Testamentos

Job - Capítulo 6 - Las Sagradas Escrituras

  1. Y respondió Job y dijo:
  2. ¡Oh, si pesasen al justo mi queja y mi tormento, y se alzasen igualmente en balanza!
  3. Porque mi tormento pesaría más que la arena del mar; y por tanto mis palabras son cortadas.
  4. Porque las saetas del Todopoderoso están en mí, cuyo veneno bebe mi espíritu; y terrores de Dios me combaten.
  5. ¿Acaso gime el asno montés junto a la hierba? ¿Muge el buey junto a su pasto?
  6. ¿Por ventura se comerá lo desabrido sin sal? ¿O habrá gusto en la clara del huevo?
  7. Las cosas que mi alma no quería tocar antes , ahora por los dolores son mi comida.
  8. ¡Quién me diese que viniese mi petición, y que Dios me diese lo que espero;
  9. y que quisiera Dios quebrantarme; y que soltase su mano, y me despedazase!
  10. Y en esto crecería aún consolación, si me asase con dolor sin haber misericordia; no que haya contradicho las palabras santas.
  11. ¿Cuál es mi fortaleza para esperar aún? ¿Y cuál mi fin para dilatar mi vida?
  12. ¿Es mi fortaleza la de las piedras?
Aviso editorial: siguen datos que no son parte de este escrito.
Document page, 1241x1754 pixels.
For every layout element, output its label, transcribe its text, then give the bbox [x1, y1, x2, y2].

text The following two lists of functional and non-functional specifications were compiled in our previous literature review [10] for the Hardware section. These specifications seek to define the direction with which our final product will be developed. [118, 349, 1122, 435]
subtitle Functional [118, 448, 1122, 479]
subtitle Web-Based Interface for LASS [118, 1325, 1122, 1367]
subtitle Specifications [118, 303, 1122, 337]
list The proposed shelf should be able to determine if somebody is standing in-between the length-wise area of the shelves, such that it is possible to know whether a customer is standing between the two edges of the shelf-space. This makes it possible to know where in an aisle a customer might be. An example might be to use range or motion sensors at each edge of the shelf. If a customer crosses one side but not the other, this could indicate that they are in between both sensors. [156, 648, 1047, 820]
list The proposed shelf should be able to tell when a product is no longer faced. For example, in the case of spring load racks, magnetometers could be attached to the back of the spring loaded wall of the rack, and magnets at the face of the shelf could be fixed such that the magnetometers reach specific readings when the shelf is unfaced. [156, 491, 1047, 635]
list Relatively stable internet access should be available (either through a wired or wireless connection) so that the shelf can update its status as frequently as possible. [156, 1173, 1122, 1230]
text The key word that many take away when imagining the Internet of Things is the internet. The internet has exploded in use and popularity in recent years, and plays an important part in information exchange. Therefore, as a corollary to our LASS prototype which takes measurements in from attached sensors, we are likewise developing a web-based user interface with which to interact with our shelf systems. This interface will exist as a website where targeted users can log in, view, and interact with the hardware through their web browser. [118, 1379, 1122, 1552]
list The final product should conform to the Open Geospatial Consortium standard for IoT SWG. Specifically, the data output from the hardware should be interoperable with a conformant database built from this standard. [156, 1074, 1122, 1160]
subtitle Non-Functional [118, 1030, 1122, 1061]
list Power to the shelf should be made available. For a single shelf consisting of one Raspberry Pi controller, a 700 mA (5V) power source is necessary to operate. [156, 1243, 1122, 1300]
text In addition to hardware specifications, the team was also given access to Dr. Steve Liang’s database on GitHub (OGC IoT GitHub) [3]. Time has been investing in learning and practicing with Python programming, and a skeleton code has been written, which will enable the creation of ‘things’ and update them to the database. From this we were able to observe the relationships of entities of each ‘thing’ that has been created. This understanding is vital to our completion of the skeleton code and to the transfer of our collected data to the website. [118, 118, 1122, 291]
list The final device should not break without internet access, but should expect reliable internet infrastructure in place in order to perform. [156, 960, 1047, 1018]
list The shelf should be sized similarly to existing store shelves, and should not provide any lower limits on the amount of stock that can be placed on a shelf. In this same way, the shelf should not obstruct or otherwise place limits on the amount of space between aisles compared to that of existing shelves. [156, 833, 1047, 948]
O mi carne, ¿es de acero?
  13. ¿No me ayudo cuanto puedo, y con todo eso el poder me falta del todo?
  14. El atribulado es consolado de su compañero; pero se ha abandonado el temor del Omnipotente.
  15. Mis hermanos me han mentido como arroyo; se pasaron como las riberas impetuosas,
  16. que están escondidas por la helada, y encubiertas con nieve.
  17. Que al tiempo del calor son deshechas, y en calentándose, desaparecen de su lugar;
  18. apártanse de las sendas de su camino, suben en vano y se pierden.
  19. Las miraron los caminantes de Temán, los caminantes de Saba esperaron en ellas;
  20. pero fueron avergonzados por su esperanza; porque vinieron hasta ellas, y se hallaron confusos.
  21. Ahora ciertamente vosotros sois como ellas; que habéis visto el tormento, y teméis.
  22. ¿Os he dicho yo : Traedme, y pagad por mí de vuestra hacienda;
  23. y libradme de la mano del angustiador, y redimidme del poder de los violentos?
  24. Enseñadme, y yo callaré; y hacedme entender en qué he errado.
  25. ¡Cuán fuertes son las palabras de rectitud! Mas ¿qué reprende el argumento de vosotros?
  26. ¿No estáis pensando las palabras para reprender, y echáis al viento palabras perdidas?
  27. También os arrojáis sobre el huérfano, y hacéis hoyo delante de vuestro amigo.
  28. Ahora pues, si queréis, mirad en mí, y ved si mentiré delante de vosotros.
  29. Tornad ahora, y no haya iniquidad; volved aún a mirar por mi justicia en esto.
  30. Si hay iniquidad en mi lengua; o si mi paladar no discierne los tormentos.